Она улыбнулась, вспомнив обстоятельства, при которых был сделан снимок, любовно вставленный семилетней Марусей в творение собственных рук. Какой тогда был год? Восемьдесят девятый? Девяностый? Да, точно девяностый. Саше едва исполнилось пятнадцать, и она таки вымолила у родителей разрешение пойти в поход с компанией старшей сестры. Две недели горных порогов, костров, рыбалки и каждодневной ухи больше всего запомнились девочке вовсе не опасными сплавами, соснами и страшными рассказами о близости медведей, волков и прочих неприятностей.
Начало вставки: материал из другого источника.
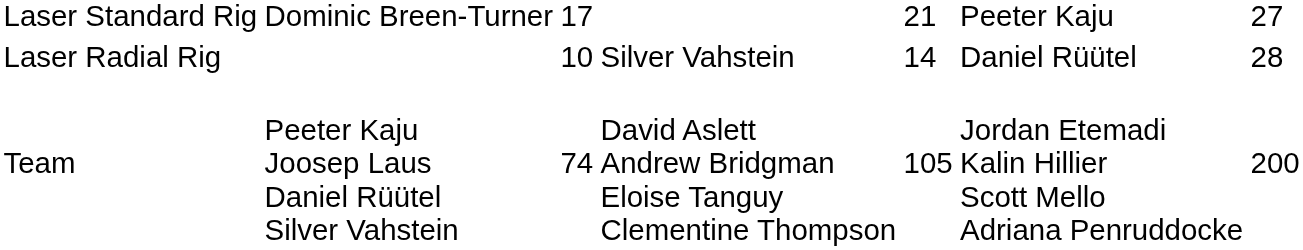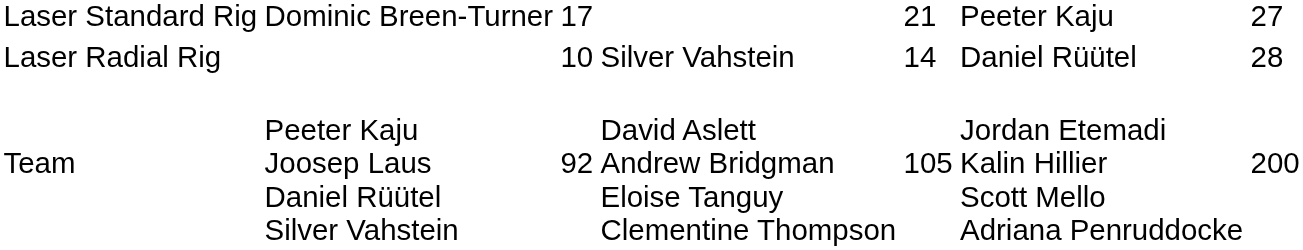Team | column 3: 74 -> 92
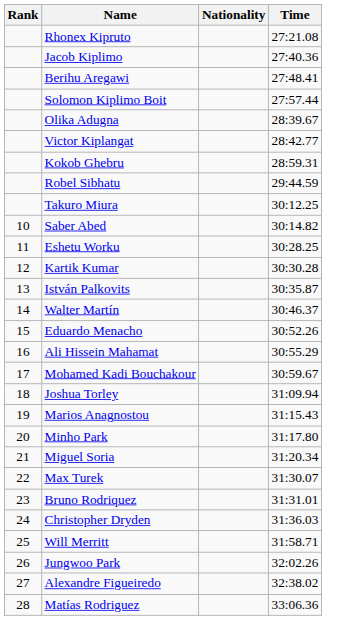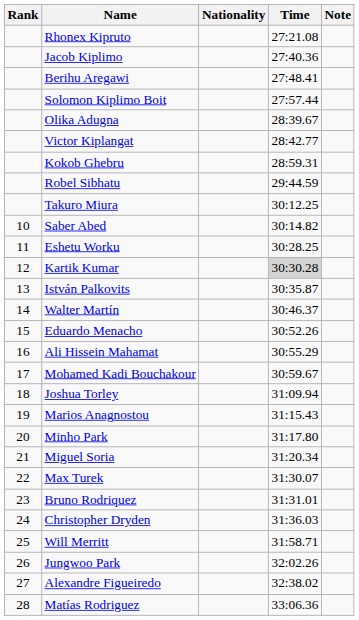+ column: Note
Kartik Kumar | Time: no background -> lightgrey background
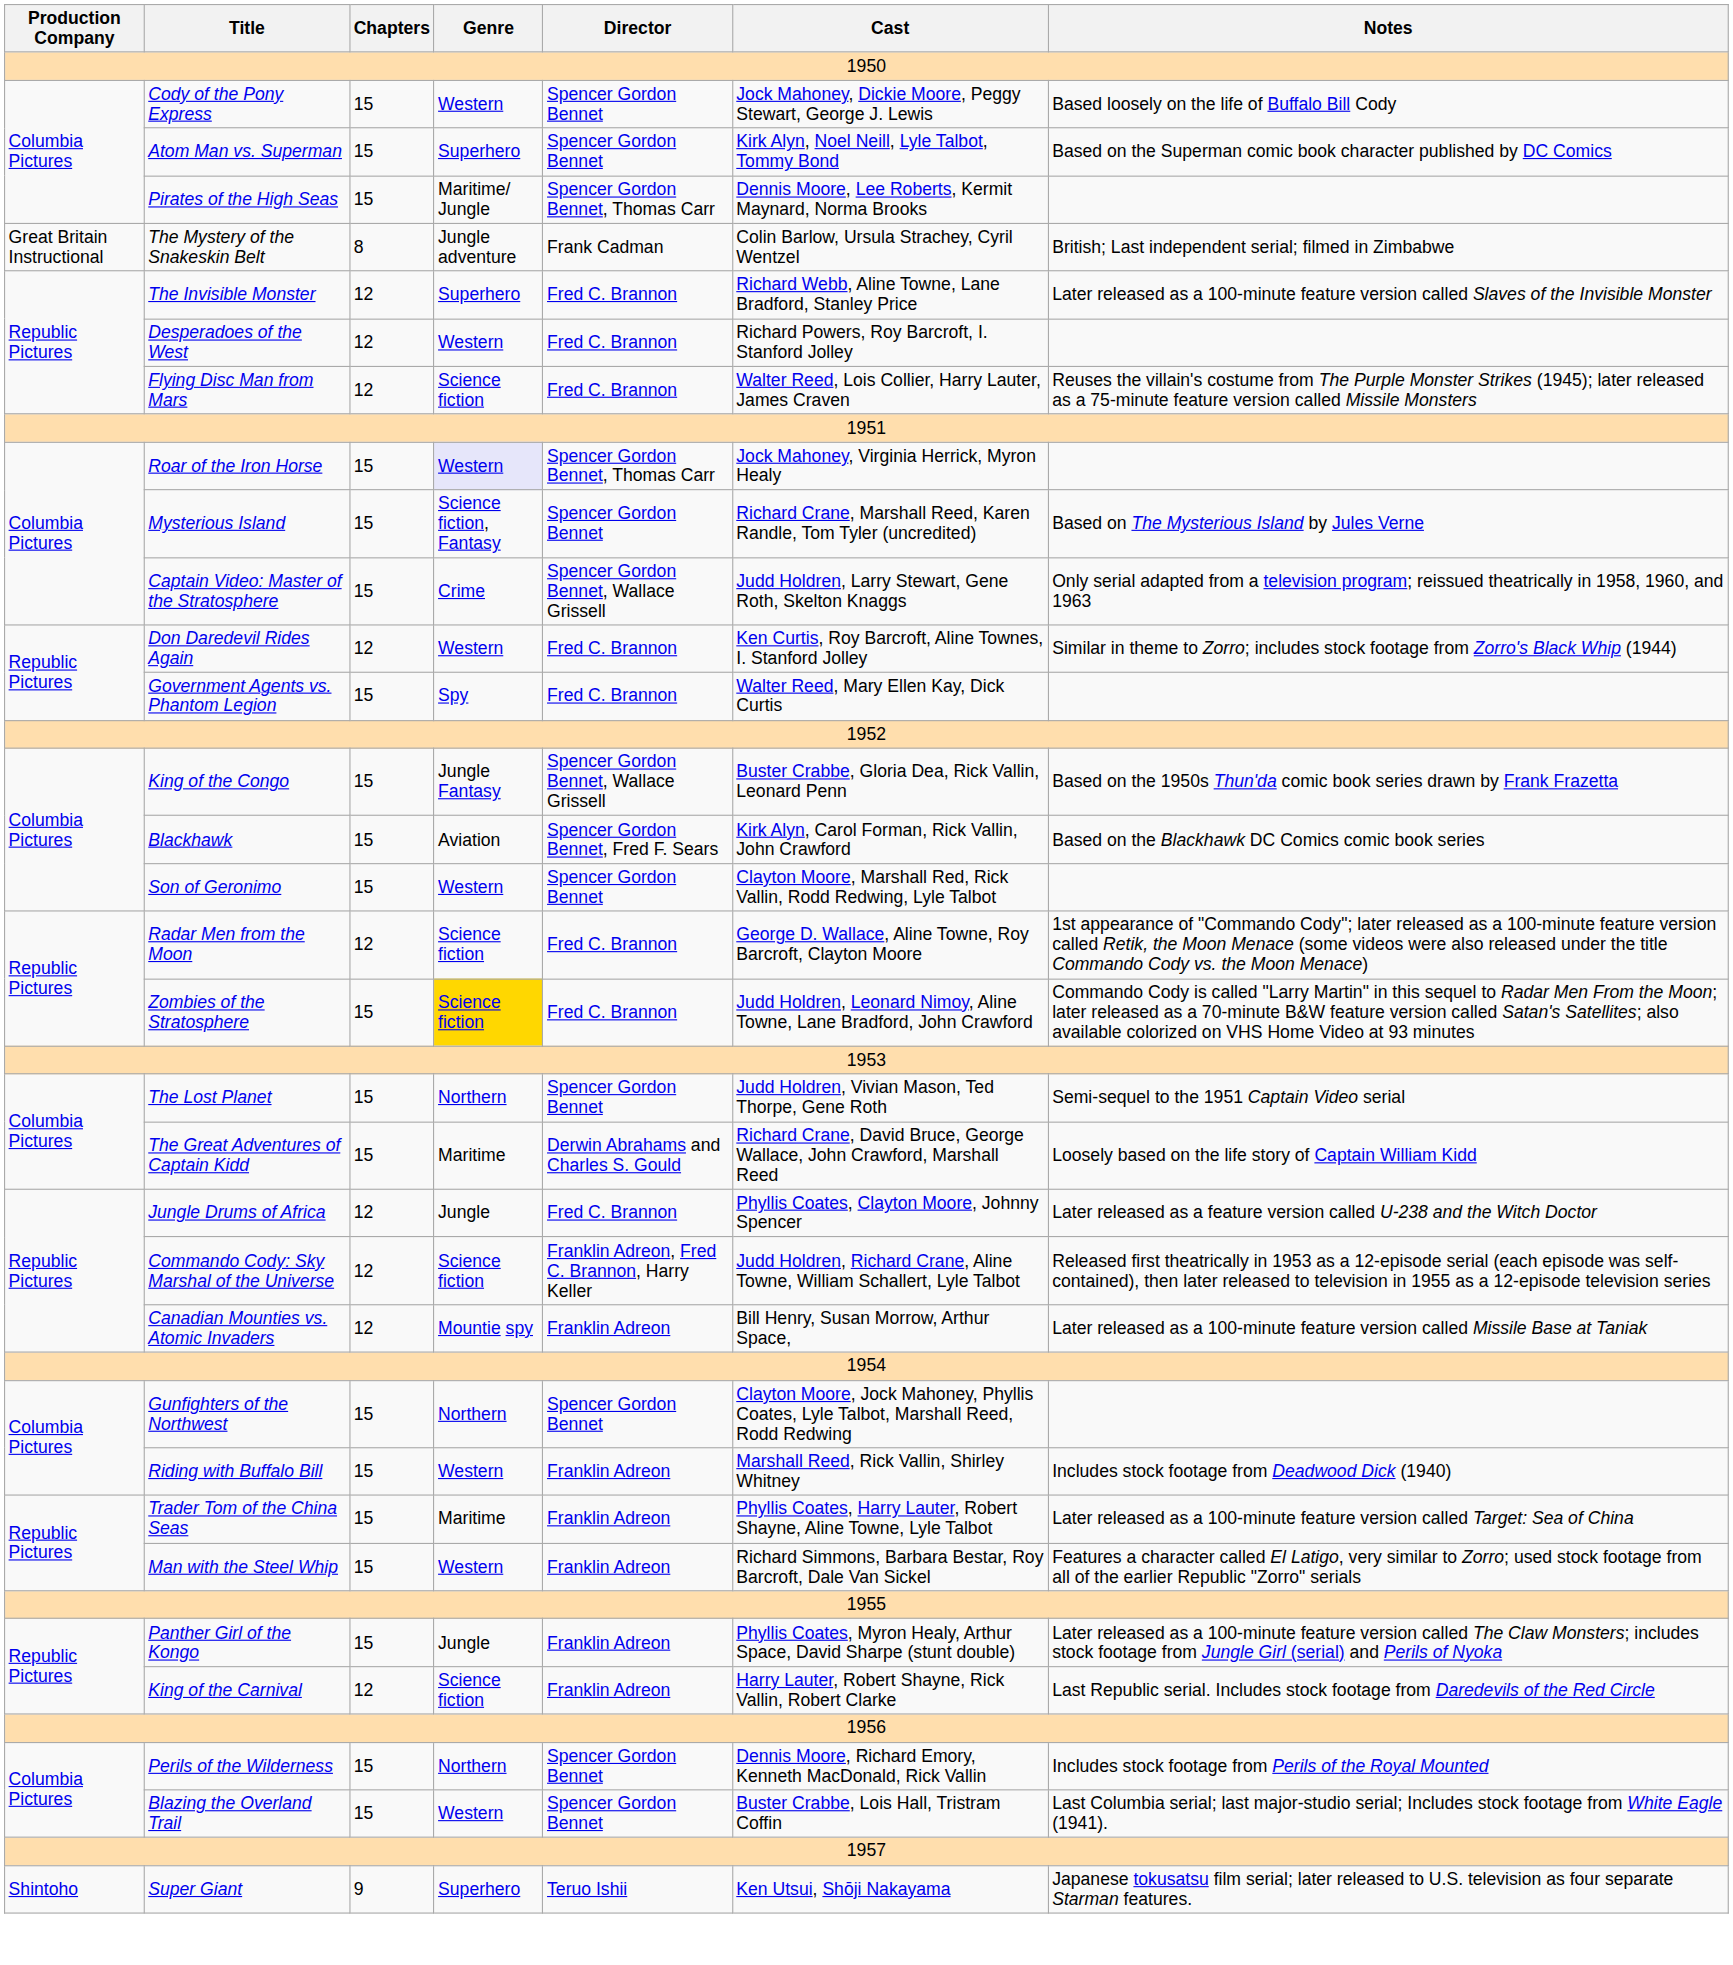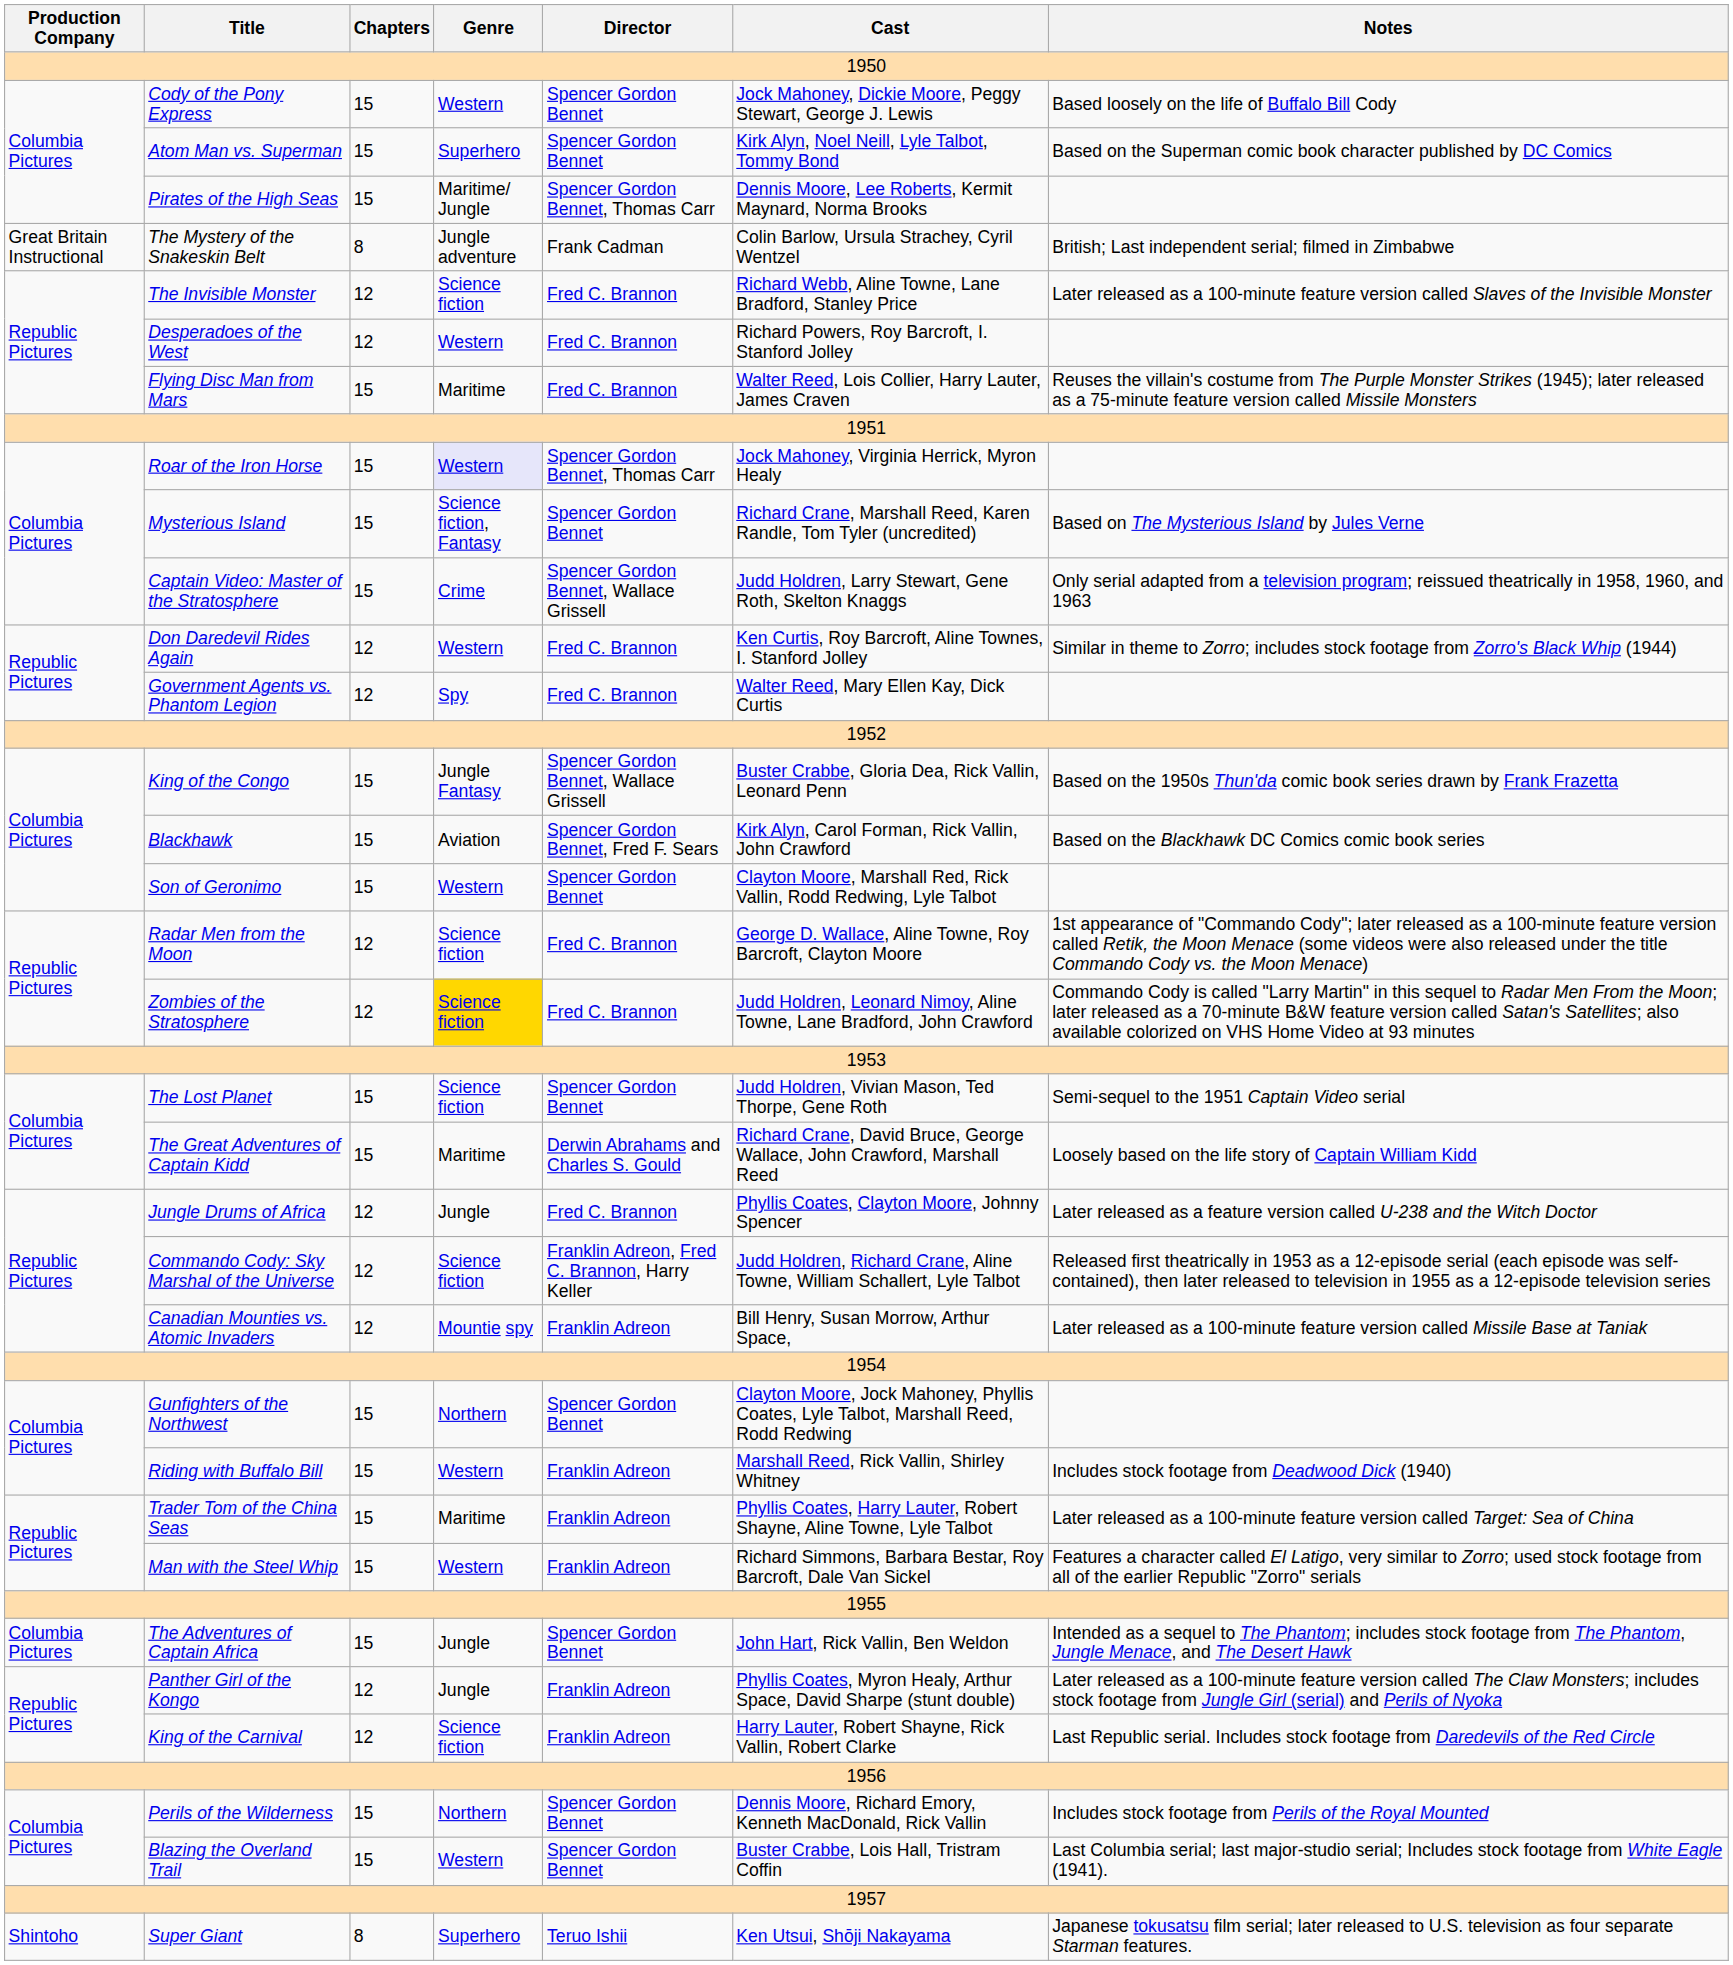The Invisible Monster | Genre: Superhero -> Science fiction
Flying Disc Man from Mars | Chapters: 12 -> 15
Flying Disc Man from Mars | Genre: Science fiction -> Maritime
Government Agents vs. Phantom Legion | Chapters: 15 -> 12
Zombies of the Stratosphere | Chapters: 15 -> 12
The Lost Planet | Genre: Northern -> Science fiction
+ row: Columbia Pictures | The Adventures of Captain Africa | 15 | Jungle | Spencer Gordon Bennet | John Hart, Rick Vallin, Ben Weldon | Intended as a sequel to The Phantom; includes stock footage from The Phantom, Jungle Menace, and The Desert Hawk
Panther Girl of the Kongo | Chapters: 15 -> 12
Super Giant | Chapters: 9 -> 8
Чаще всего потом, в городе, вспоминала она опьяняющий запах свободы, который ощущался тогда в походе. Отсутствие привычного контроля взрослых, легкий, необидный матерок, который можно было ежесекундно схлопотать за неправильный гребок, неверный аккорд или пересоленную гречку, и, разумеется, ритуальное, вечернее, немного гнусавое из-за постоянно мокрых ног исполнителя «Как здорово, что все мы здесь сегодня собрались». Это действительно было здорово, восхитительно, волшебно. Две недели нескончаемого праздника, буйства фантазии и кипения крови. Особенно горячо кровь бурлила именно в тот момент, когда выливала в реку только что приготовленный суп, который ей впервые доверили сварить самостоятельно. Доверие доверием, но оно не остановило красавца Бориса, негласного капитана, самого старшего и опытного в команде, поморщиться и объявить во всеуслышание, что «даже в институтской столовке уха повкуснее и понаваристее». Уха, возможно, там была и «понаваристее», а норова у Саши тогда было не меньше, чем у всех посетителей того общепита, вместе взятых. Она была молоденькой, хорошенькой, гордой, конечно же, как и многие девушки, влюбленной в Бориса и… строптивой. Мгновение — и весь котел с горячим супом в холодной реке, еще одно — в ледяную воду летит сама Саша, поскользнувшись на крутом берегу, третье — за ней прыгает испуганная Ира. И вот они уже обе мокрые, дрожащие, в одинаковых майках, звонко хохочущие, стоят по колено в воде и держат злополучный котел, в котором вместо горячего супа плавает испуганная мелкая щучка.